Dalla Savana al Karamoja con Africa Mission: diario africano di Betty Paraboschi
25 Novembre 2019 04:17
Prosegue il viaggio di operatori e volontari di Africa Mission partiti sabato 16 novembre per l’Uganda in missione benefica. Con loro, anche alcuni studiosi dell’università Cattolica di Piacenza. Lo scopo del viaggio è quello di supervisionare i numerosi progetti che l’associazione sta portando avanti in Karamoja, ma anche celebrare il venticinquesimo anniversario della morte di don Vittorio Pastori, che nel 1972 fondò il movimento Africa Mission nella città di Piacenza.
Della comitiva fa parte anche la giornalista di Libertà Betty Paraboschi che dall’Uganda sta scrivendo un diario di viaggio.
25 NOVEMBRE – Ci sono tre cose che distinguono una messa karimojon da una messa “normale”: la prima è la durata della liturgia che si allunga fin quasi a tre ore. Si arriva alle dieci e mezza in chiesa e prima delle tredici è difficile uscire. La seconda caratteristica è la lingua: il karimojon si parla e (quasi) non si scrive, è pieno di vocali e di erre e risulta assolutamente incomprensibile. La terza caratteristica è il senso profondo di comunità che si crea attraverso un rito e che risulta evidente a tutti.

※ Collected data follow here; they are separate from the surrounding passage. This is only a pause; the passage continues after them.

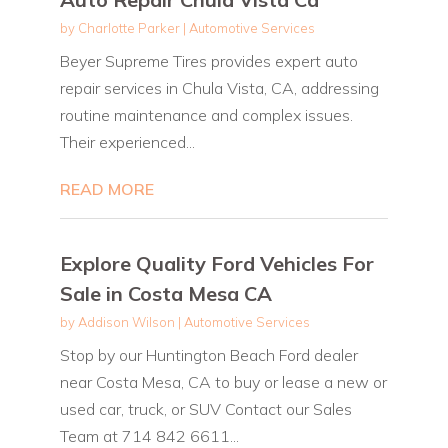
by
Charlotte Parker
|
Automotive Services
Beyer Supreme Tires provides expert auto
repair services in Chula Vista, CA, addressing
routine maintenance and complex issues.
Their experienced...
READ MORE
Explore Quality Ford Vehicles For
Sale in Costa Mesa CA
by
Addison Wilson
|
Automotive Services
Stop by our Huntington Beach Ford dealer
near Costa Mesa, CA to buy or lease a new or
used car, truck, or SUV Contact our Sales
Team at 714 842 6611...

La spiritualità c’entra fin lì: in ballo c’è un senso di comunanza, la consapevolezza che qui da soli non si va da nessuna parte. Non ci si muove in solitudine ed è una delle prime cose che ho imparato venendo in Africa: che sia clan o tribù o famiglia non c’entra, conta riconoscersi in un insieme. In una messa karimojon il riconoscimento avviene attraverso gli abiti a fantasia, la lingua a volte spigolosa e a volte liquida della celebrazione, i canti continui intervallati da fischi fortissimi: è riconoscersi che fa sentire più sicuri, più tranquilli in una terra in cui il più delle volte il caso sembra l’assoluto padrone della storia. In cui l’essere gruppo stranamente non spaventa neppure me.